Hope is everything to Men. It is in hope for a life of something better did the men run to the west, in hope of the land where Shadow may not reach us. That hope seems to fail, but it is not the only Hope Men carried with them. And if takes a thousand lifetimes of Men for this Hope to come true, what does it matter? What matters is the surety and a complete belief that our Hope is true, and that whatever will be lost to the war, whatever strength does the Enemy gather and whatever lands does the Shadow cover, all will recede like the darkness before the sun, all dark strength will be for naught, all that was lost will return in full, and all that was marred will be restored. It is with this Hope supporting them shall our people live and fight and die, and do so knowing that all their efforts were not in vain, and that any victory the Enemy gets is only temporary.You've packaged a lot into the premise of defiance which is not present in the text itself. What is Hope to men who have never seen the Light of the Trees, never seen aid of the Valar in years of running, whose entire history has shown that the world doesn't belong to them? How many lifetimes of Men will it take for stronger powers to intervene? Men have seen no power greater than the Shadow, but why should that rule us, for even as late as a few turns ago, we wiped out an entire band of the Enemy's servants with no casualties. Even under a fatalistic world view, even if we accept death by Morgoth as inevitable, why should that make us give up and die? It is already the Gift of Man to die, so let us live in a way we can be proud of. Let us grow mightier and mightier and add to our chronicles, spiting the Dark Lord who sought to snuffle out the Children of the Sun in our youth. And again, in regards to being Feanorian, they no longer ruled their lives and instead bound themselves up singularly in their possessiveness and spite. We've sworn no Oath, we are yet free. Your points however are well-argued, and a worthy alternative.
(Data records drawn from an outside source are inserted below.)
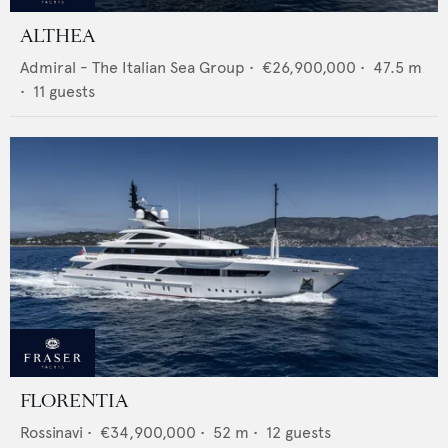
ALTHEA
Admiral - The Italian Sea Group
•
€26,900,000
•
47.5
m
•
11
guests
FLORENTIA
Rossinavi
•
€34,900,000
•
52
m •
12
guests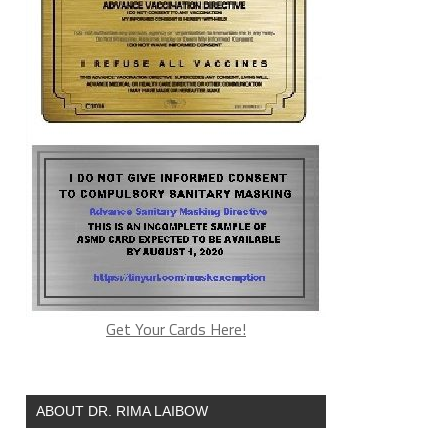
Get Your Cards Here!
ABOUT DR. RIMA LAIBOW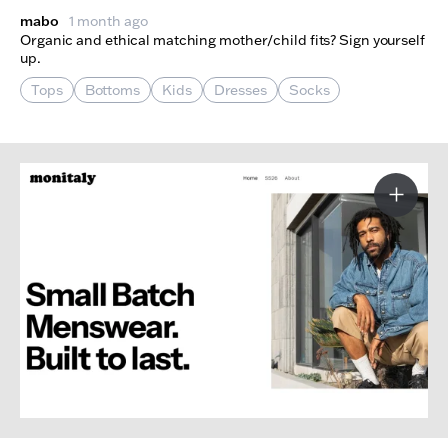
mabo
1 month ago
Organic and ethical matching mother/child fits? Sign yourself
up.
Tops
Bottoms
Kids
Dresses
Socks
More I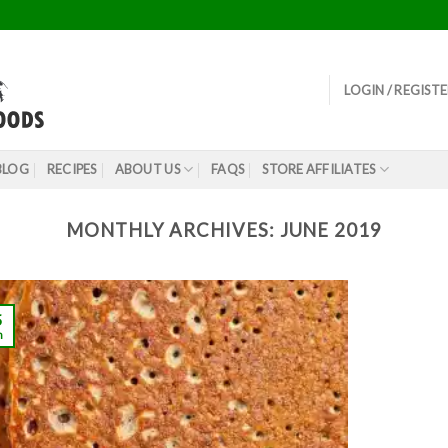
LOGIN / REGIST
BLOG
RECIPES
ABOUT US
FAQS
STORE AFFILIATES
MONTHLY ARCHIVES:
JUNE 2019
5
n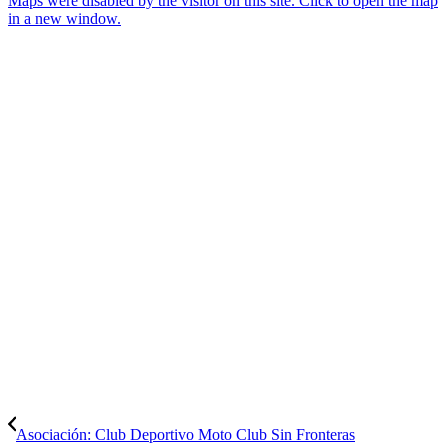
Maps were disabled by the visitor on this site. Click to open the map
in a new window.
Asociación: Club Deportivo Moto Club Sin Fronteras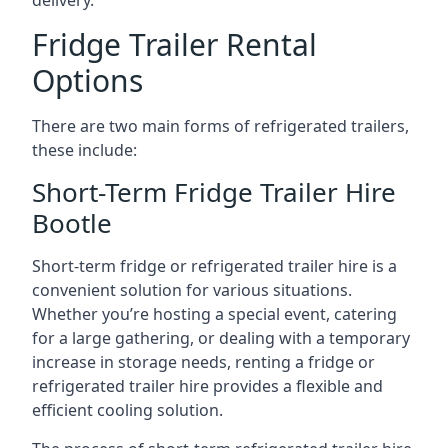
delivery.
Fridge Trailer Rental
Options
There are two main forms of refrigerated trailers,
these include:
Short-Term Fridge Trailer Hire
Bootle
Short-term fridge or refrigerated trailer hire is a
convenient solution for various situations.
Whether you’re hosting a special event, catering
for a large gathering, or dealing with a temporary
increase in storage needs, renting a fridge or
refrigerated trailer hire provides a flexible and
efficient cooling solution.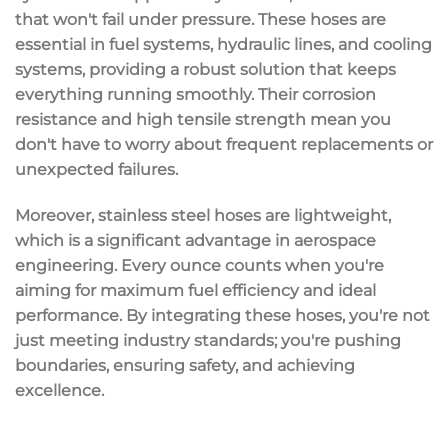
that won't fail under pressure. These hoses are
essential in fuel systems, hydraulic lines, and cooling
systems, providing a robust solution that keeps
everything running smoothly. Their
corrosion
resistance
and
high tensile strength
mean you
don't have to worry about frequent replacements or
unexpected failures.
Moreover, stainless steel hoses are
lightweight
,
which is a significant advantage in aerospace
engineering. Every ounce counts when you're
aiming for
maximum fuel efficiency
and ideal
performance. By integrating these hoses, you're not
just meeting industry standards; you're pushing
boundaries, ensuring safety, and achieving
excellence.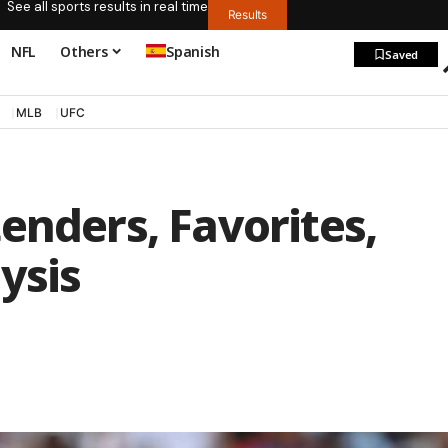
See all sports results in real time
Results
NFL
Others
Spanish
Saved
MLB
UFC
enders, Favorites,
ysis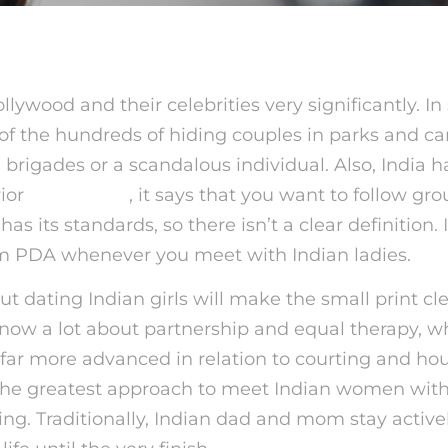
llywood and their celebrities very significantly. In
of the hundreds of hiding couples in parks and ca
l brigades or a scandalous individual. Also, India 
ior
indian girls
, it says that you want to follow gr
as its standards, so there isn’t a clear definition. 
m PDA whenever you meet with Indian ladies.
out dating Indian girls will make the small print cle
now a lot about partnership and equal therapy, w
far more advanced in relation to courting and ho
 The greatest approach to meet Indian women with
ing. Traditionally, Indian dad and mom stay activ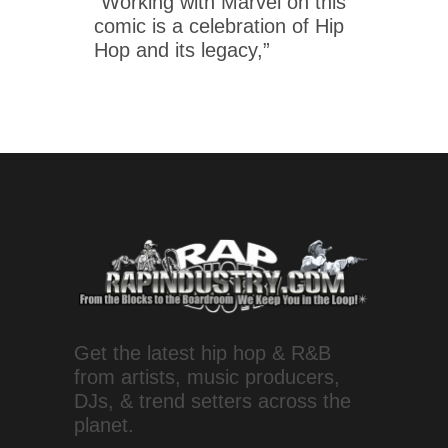
“Working with Marvel on this
comic is a celebration of Hip
Hop and its legacy,”
Get the latest hip hop & R&B
from artists, music producers,
DJs, & trend setters across the
planet.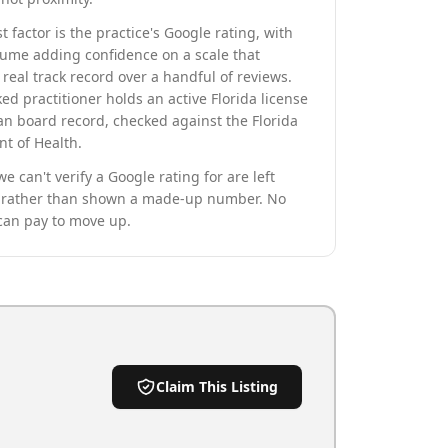
t factor is the practice's Google rating, with
lume adding confidence on a scale that
real track record over a handful of reviews.
ed practitioner holds an active Florida license
an board record, checked against the Florida
t of Health.
we can't verify a Google rating for are left
rather than shown a made-up number. No
can pay to move up.
Claim This Listing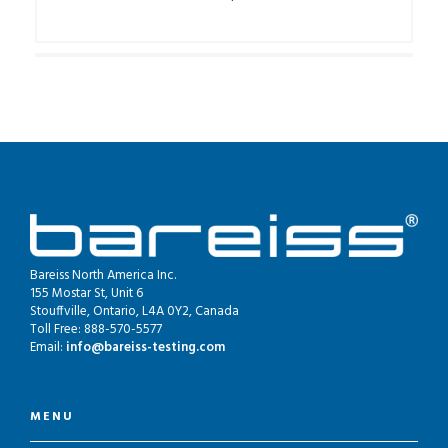
Bareiss North America Inc.
155 Mostar St, Unit 6
Stouffville, Ontario, L4A 0Y2, Canada
Toll Free: 888-570-5577
Email:
info@bareiss-testing.com
MENU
What does Defiance offer us, in place of that? An acceptance that our hopes are empty, that the Enemy's victory is inevitable, but also a promise that in his victory, we shall make him pay dearly for dashing our hopes. Oh, that would not make us give up and die, far from it. Should our people accept that promise, I do believe they could draw a lot of great strength from it, fighting on and on despite the odds. And yet, I don't think that this strength would be greater than the one we could draw from true Hope, for that strength would be based on our acceptance that we cannot win, that all the parts of the world in Shadow will stay there, that Enemy's strength is greater than those of all others and will eventually overcome us, that those words convey our situation the best:
Lay of Leithian said:and Morgoth was a king more strong
than all the world has since in song
recorded: dark athwart the land
reached out the shadow of his hand,
at each recoil returned again;
two more were sent for one foe slain.
New hope was cowed, all rebels killed;
quenched were the fires, the songs were stilled,
tree felled, heath burned, and through the waste
marched the black host of Orcs in haste.
In my opinion, accepting such disheartening things as truth would be a burden on all our people, and that every time they would gather the strength within them to raise in defiance despite that truth, it would take a great toll on their spirit. Because it is incredibly hard to fight on and on, time after time, if you also believe that with every your victory you merely delay the inevitable, and that there is nothing to hope for but that prolonging, and yet that there's also no other way but to fight. So I think that all strength that promise would give to our people would also drain them terribly, especially when the going gets really tough. The option says about turning our people against the shadow in their heart, but I'm afraid we will not be able to truly overcome it, for this shadow within is the same as the Shadow without, and we start with accepting that the Shadow without is the master of the world - how can we really expect to overcome it, then?
The Old Hope, in difference to that, establishes that there are powers beyond the Shadow, even if we are not, and thus we only need to believe in them to raise our hearts beyond the Shadow too. It has its own difficulties, because the greater the Enemy will seem, the harder it would be to believe that there are truly powers beyond him, but I believe that overcoming that would be easier. A belief that not all is lost is alluring to accept, often a healthier outlook then just defiance and, last but not the least, it is also the truth. Men might not now this for sure, but Eru is indeed beyond Morgoth, and I believe that the world will have its ways to convey the truth of it to those who believe.